# OBIETTIVO
Prosegui il testo sulla Pasqua della comunità cristiana in Libano, scrivendo il seguito subito dopo l'ultima frase riportata.

:: TESTO IN ESAME ::

La comunità cristiana ha celebrato con gioia la festa, in un clima di crescente miseria e difficoltà. L’emergenza profughi ha raggiunto livelli insostenibili e “gli aiuti non sono più sufficienti”. Durante la Quaresima l’ente cristiano ha garantito visite mediche e consulenze. A Pasqua distribuiti pacchi di cibo. P. Paul: "La comunità internazionale deve fermare guerra e traffico di armi". 

Beirut (AsiaNews) - La comunità cristiana del Libano “ha celebrato con gioia” la Pasqua, ma il Paese è preda di una crisi “economica, sociale, politica” sempre più forte e in molti, a causa della “grande, diffusa miseria”, non hanno potuto “vivere appieno il momento di festa”. È quanto racconta ad AsiaNews p. Paul Karam, direttore di Caritas Libano, da quattro anni in prima fila nell’accoglienza del flusso continuo di famiglie siriane (e non) che fuggono dalla guerra. “Noi della Caritas - aggiunge - abbiamo celebrato con tutta la comunità e abbiamo visitato alcune famiglie cristiane. Tuttavia, le conseguenze della situazione attuale si fanno sempre più pesanti: al problema profughi si aggiunge l’emergenza economica, e gli aiuti non sono più sufficienti”.

:::
:: DATI FORNITI ::

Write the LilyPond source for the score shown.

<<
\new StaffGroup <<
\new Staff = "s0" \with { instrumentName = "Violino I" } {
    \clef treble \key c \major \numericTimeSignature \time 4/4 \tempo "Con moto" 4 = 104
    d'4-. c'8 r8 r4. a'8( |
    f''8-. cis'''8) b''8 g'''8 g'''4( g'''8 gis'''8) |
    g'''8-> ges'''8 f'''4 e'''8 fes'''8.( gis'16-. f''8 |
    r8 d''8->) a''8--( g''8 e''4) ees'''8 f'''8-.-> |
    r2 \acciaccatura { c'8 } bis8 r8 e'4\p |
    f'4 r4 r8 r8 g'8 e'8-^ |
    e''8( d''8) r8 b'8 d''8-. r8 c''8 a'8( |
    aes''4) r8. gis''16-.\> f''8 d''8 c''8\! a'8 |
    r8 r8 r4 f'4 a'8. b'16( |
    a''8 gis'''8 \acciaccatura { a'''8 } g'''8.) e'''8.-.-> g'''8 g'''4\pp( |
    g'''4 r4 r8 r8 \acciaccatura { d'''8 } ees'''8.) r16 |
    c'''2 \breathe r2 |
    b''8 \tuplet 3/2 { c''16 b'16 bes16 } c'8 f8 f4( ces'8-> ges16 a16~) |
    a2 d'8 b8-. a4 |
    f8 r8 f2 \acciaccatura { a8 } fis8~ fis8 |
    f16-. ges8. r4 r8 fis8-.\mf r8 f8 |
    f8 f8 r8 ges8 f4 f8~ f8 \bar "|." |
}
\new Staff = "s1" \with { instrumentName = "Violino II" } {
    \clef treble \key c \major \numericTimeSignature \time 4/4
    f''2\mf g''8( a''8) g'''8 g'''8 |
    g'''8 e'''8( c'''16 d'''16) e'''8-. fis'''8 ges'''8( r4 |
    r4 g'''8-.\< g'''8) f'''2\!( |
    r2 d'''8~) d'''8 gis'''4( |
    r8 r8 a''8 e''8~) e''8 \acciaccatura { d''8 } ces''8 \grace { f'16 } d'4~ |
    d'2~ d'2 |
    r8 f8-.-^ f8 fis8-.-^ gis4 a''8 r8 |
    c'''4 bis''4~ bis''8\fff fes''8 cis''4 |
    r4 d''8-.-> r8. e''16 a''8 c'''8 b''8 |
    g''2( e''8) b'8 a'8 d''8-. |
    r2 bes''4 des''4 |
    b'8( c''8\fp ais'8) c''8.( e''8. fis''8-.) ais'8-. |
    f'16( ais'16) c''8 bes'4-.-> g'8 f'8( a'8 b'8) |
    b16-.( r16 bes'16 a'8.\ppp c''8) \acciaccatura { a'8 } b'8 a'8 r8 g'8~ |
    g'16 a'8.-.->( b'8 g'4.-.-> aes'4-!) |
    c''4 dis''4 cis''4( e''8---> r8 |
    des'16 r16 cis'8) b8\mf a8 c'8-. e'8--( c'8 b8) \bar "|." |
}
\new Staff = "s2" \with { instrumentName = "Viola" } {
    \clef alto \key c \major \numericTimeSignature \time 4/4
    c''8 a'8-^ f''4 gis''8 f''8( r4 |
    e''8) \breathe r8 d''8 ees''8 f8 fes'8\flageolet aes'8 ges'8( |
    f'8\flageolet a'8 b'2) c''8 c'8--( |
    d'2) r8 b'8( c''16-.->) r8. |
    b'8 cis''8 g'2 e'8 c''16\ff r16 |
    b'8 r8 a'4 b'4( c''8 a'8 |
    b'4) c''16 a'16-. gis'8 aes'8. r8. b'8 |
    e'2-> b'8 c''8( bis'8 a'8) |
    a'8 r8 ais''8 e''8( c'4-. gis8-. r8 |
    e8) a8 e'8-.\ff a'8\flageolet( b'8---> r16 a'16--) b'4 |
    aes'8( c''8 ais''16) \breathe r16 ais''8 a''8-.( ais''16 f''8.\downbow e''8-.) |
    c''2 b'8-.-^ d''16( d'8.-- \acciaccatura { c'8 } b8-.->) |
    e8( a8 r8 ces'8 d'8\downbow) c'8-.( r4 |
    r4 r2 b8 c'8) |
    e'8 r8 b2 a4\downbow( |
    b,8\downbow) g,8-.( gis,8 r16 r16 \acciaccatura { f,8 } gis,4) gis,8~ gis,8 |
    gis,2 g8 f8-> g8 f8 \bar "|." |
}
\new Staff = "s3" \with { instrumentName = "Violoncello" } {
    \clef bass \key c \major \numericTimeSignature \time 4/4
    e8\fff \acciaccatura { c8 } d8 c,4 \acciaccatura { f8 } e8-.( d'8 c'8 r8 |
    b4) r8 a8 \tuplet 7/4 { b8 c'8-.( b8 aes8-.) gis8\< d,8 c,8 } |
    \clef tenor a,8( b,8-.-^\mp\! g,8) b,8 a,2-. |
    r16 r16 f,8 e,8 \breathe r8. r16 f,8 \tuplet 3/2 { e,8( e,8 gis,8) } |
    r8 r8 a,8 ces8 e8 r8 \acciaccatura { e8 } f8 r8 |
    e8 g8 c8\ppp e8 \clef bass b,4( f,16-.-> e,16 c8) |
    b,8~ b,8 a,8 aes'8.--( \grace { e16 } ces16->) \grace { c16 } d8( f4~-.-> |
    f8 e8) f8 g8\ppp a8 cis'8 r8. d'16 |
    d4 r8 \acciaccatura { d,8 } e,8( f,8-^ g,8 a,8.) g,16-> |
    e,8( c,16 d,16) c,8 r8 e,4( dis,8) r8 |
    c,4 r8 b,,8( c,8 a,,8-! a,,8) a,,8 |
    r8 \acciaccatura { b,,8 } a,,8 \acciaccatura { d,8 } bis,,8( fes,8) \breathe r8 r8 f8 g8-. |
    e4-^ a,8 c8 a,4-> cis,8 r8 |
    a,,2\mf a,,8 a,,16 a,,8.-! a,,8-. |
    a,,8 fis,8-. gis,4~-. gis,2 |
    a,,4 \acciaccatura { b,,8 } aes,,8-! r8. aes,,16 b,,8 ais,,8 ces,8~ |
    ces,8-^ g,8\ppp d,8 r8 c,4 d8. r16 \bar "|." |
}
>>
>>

:::

# RISPOSTA ATTESA
In concomitanza con le celebrazioni pasquali gli operatori e volontari Caritas hanno distribuito “un pacchetto a tutte le famiglie più bisognose”, spiega il sacerdote, “contenente diversi generi alimentari. Volevamo dar loro un piccolo aiuto e far capire che vi è questo forte elemento di solidarietà nella festa. Tuttavia, la vera emergenza riguarda l’aspetto sanitario, perché i bisogni aumentano non solo fra i profughi, ma tra gli stessi libanesi”. 

Grazie alla disponibilità e alla dedizione di alcuni medici “che operano a titolo gratuito”, aggiunge p. Paul, in queste settimane “abbiamo potuto fornire diverse consulenze, visite gratuite, distribuire medicine e realizzare piccoli interventi”. Le necessità sono molte e “contiamo su donazioni e partner per nuovi progetti” perché oggi, a differenze del passato, “non sono solo i profughi a vivere nel bisogno ma le stesse famiglie libanesi”. 

Caritas Libano in questi anni non ha mai fatto mancare l’assistenza, garantendo non solo cibo e aiuti ma anche sostegno psicologico e favorendo il confronto fra cristiani e musulmani, in particolare fra giovani. Ma i bisogni aumentano a fronte di risorse sempre più scarse. “Stiamo vivendo una crisi economica forte, cui si aggiunge la perdurante mancanza del presidente della Repubblica, che dovrebbe garantire equilibrio” racconta p. Paul. “Non c’è legislazione, il Parlamento è bloccato - aggiunge - e tutto questo impedisce lo sviluppo del Paese”.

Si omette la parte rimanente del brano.